Originally Posted by
black_box
I'll take a stab at this and say "a little." The potential energy you gain from climbing the hill = mass * gravity * change in height. Going down the hill converts that potential energy to kinetic energy (0.5 * mass * speed^2) but the faster you use it up (i.e. higher speed) the more is lost to wind resistance (doubling your speed = 4 times as much wind resistance). Basically, going down the hill faster will be a less efficient use of the energy you stored when you pedaled up the hill.
Good explanation of the energy equation!
The simpler explanation is that you can't really go fast enough to make up for the loss of time that going slowly uphill costs.
Originally Posted by
WhyFi
Stupid but honest question - he's doing loops and ending at the same elevation that he started out at... shouldn't he be making up a little time on the down side, anyway?

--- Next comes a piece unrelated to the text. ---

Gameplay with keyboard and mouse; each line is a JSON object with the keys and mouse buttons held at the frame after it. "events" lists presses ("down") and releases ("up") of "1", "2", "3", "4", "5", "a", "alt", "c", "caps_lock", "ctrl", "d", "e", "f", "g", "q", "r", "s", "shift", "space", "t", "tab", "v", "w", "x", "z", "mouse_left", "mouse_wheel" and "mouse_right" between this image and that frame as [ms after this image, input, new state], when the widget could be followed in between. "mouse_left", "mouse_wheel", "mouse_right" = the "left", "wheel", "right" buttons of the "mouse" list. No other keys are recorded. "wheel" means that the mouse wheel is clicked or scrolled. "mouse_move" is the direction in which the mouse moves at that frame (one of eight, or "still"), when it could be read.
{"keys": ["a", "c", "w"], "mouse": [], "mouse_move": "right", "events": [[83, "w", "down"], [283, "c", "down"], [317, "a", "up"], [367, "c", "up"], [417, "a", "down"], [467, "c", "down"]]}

Let's say there's a 10 mile run up a mountain. Let's say one travels up at 5 mph for 10 miles (2 hours) and coasts down at 40 mph (0.25 hours) (reasonable numbers for "normal" people on a "good" grade).
That ends up being 20 miles over 2.25 hours. The average speed would be 8.9 mph. If this course was flat, 15mph (in an aerodynamic position) would be fairly easy to do.
If you could increase your downhill speed to 80mph (just like umd), your average speed would be still low: 9.4 mph.
It's very hard to go fast enough (due to aerodynamics and the simple reluctance to go very fast on a bike) to make up the loss of speed going up hill for such a long time. (In my example, it took 8 times as long going up as going down.)
Hills do horrible things to your average speed!